▸ INPUT RECORDS:
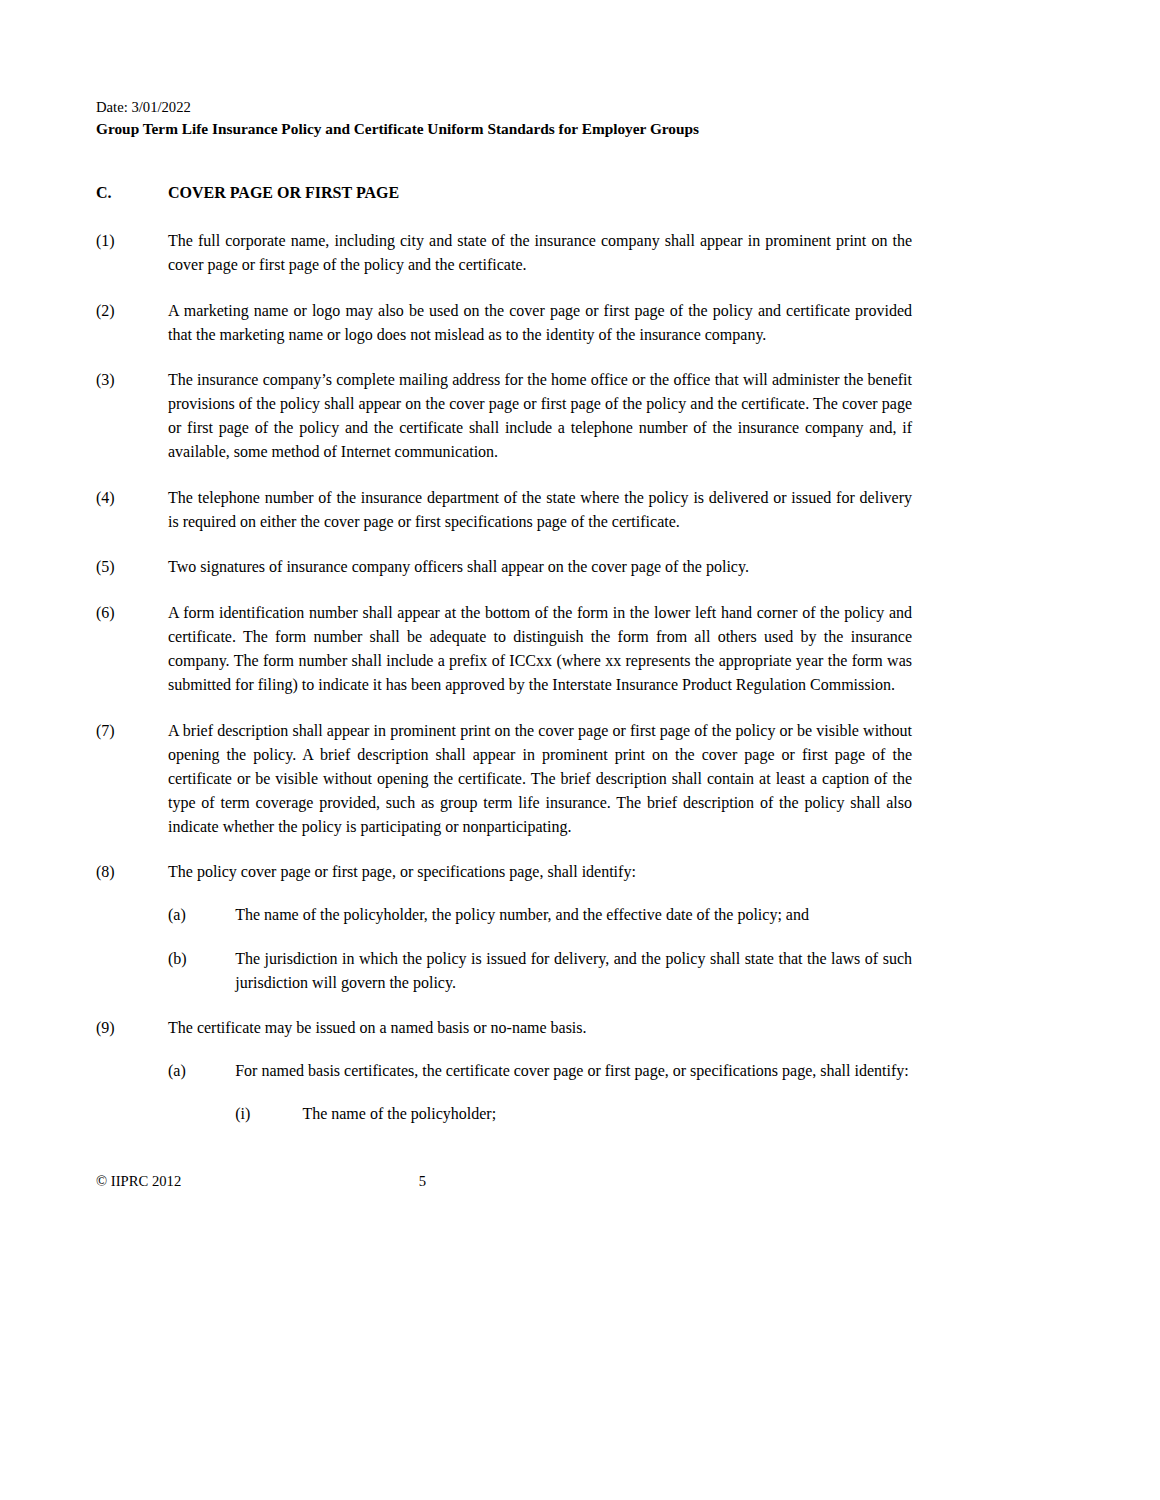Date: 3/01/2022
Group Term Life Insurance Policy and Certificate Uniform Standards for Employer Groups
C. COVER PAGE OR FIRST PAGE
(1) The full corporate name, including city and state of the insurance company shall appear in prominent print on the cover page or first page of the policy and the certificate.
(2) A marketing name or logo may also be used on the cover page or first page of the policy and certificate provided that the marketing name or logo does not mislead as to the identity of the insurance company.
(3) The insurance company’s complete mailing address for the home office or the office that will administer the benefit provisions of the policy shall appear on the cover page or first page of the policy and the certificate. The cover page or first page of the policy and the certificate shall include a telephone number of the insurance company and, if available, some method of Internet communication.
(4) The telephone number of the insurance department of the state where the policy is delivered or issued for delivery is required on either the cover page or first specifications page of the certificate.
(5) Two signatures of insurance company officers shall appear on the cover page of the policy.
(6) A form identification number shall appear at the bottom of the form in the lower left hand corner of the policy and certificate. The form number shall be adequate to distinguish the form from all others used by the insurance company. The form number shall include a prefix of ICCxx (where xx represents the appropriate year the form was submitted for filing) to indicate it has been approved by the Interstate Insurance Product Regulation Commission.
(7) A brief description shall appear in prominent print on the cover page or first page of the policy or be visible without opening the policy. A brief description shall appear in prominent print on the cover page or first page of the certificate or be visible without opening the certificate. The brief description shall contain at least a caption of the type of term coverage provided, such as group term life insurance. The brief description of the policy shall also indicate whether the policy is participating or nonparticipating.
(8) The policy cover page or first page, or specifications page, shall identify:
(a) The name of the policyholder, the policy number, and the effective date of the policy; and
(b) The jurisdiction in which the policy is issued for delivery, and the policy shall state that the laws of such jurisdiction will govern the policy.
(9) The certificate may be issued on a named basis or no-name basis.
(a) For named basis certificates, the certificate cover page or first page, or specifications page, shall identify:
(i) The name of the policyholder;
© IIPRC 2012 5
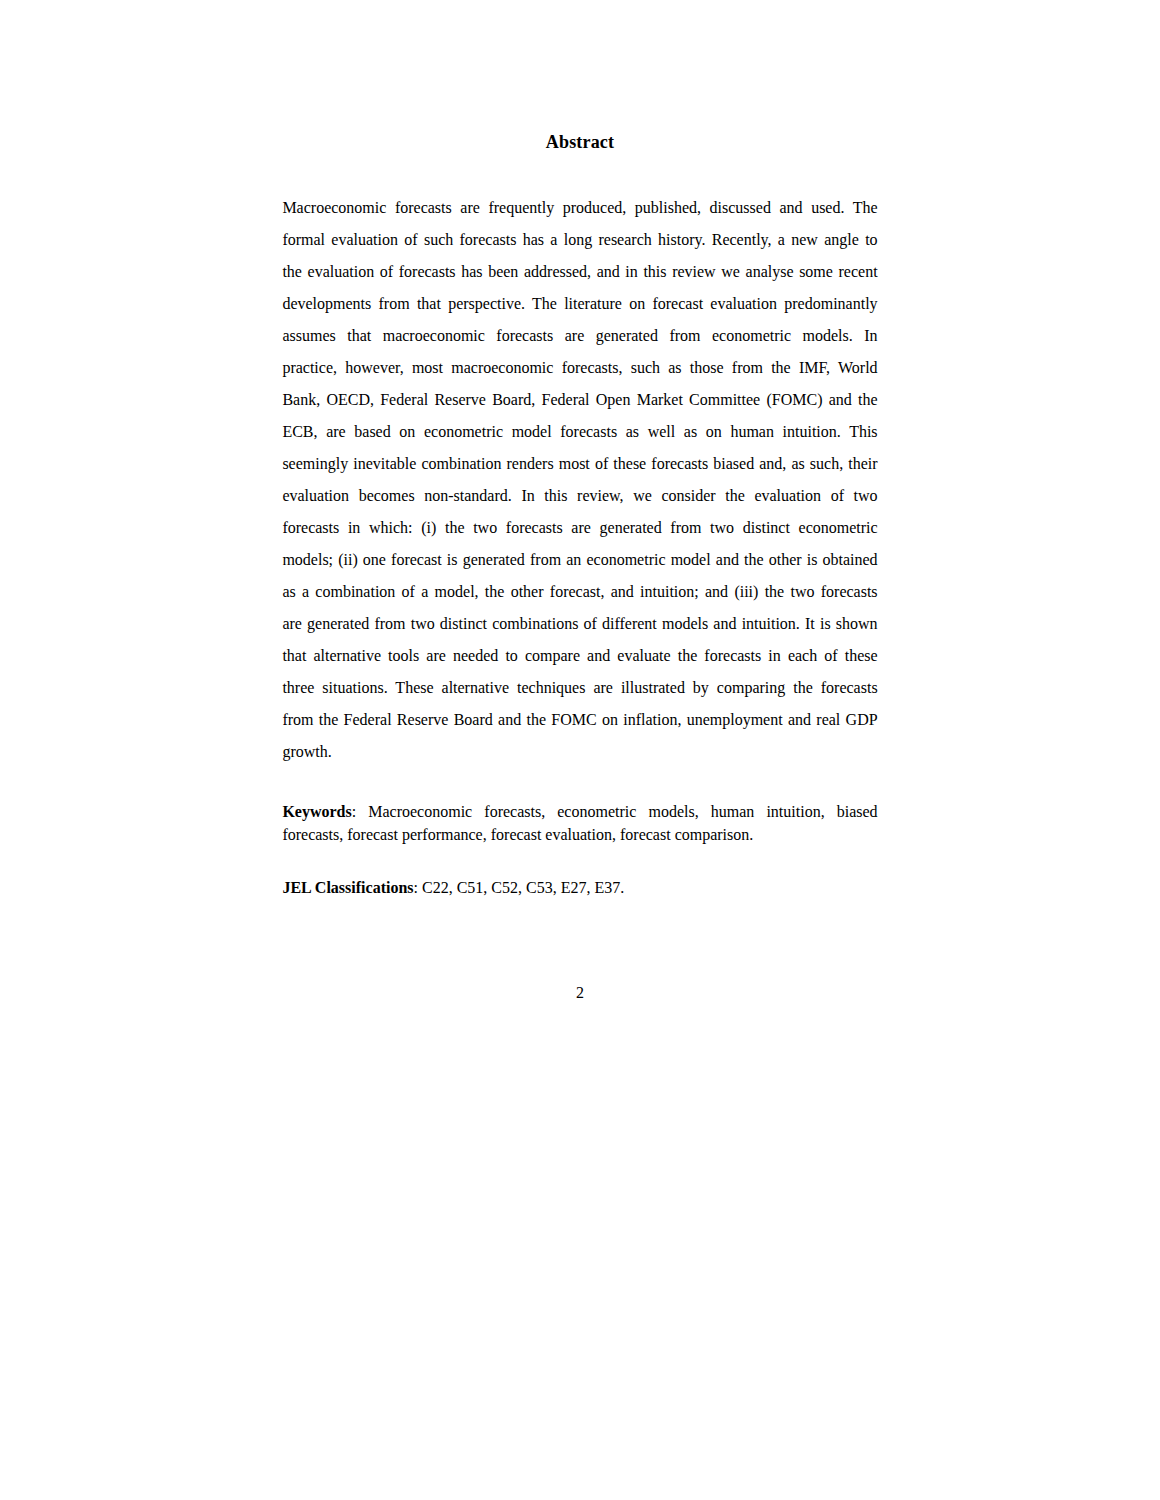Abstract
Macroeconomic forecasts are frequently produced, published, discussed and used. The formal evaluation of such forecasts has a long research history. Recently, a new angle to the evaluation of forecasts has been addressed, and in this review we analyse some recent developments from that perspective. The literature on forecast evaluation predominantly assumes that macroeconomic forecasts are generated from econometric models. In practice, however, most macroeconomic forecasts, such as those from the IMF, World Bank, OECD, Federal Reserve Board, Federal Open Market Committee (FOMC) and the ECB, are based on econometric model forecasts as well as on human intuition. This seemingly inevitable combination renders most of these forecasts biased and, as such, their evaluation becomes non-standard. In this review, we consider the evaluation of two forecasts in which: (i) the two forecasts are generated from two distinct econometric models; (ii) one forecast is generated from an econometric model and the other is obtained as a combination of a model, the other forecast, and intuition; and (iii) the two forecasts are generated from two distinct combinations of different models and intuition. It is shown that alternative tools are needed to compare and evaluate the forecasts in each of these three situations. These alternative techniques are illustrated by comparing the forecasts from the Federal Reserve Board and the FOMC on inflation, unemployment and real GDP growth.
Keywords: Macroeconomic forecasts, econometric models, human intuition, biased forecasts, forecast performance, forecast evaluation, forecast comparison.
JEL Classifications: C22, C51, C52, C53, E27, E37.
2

▸ WHAT NEEDS TO BE DONE: Tell how many lines in the material above include the word "named", giving the number only.

▸ REPLY: 2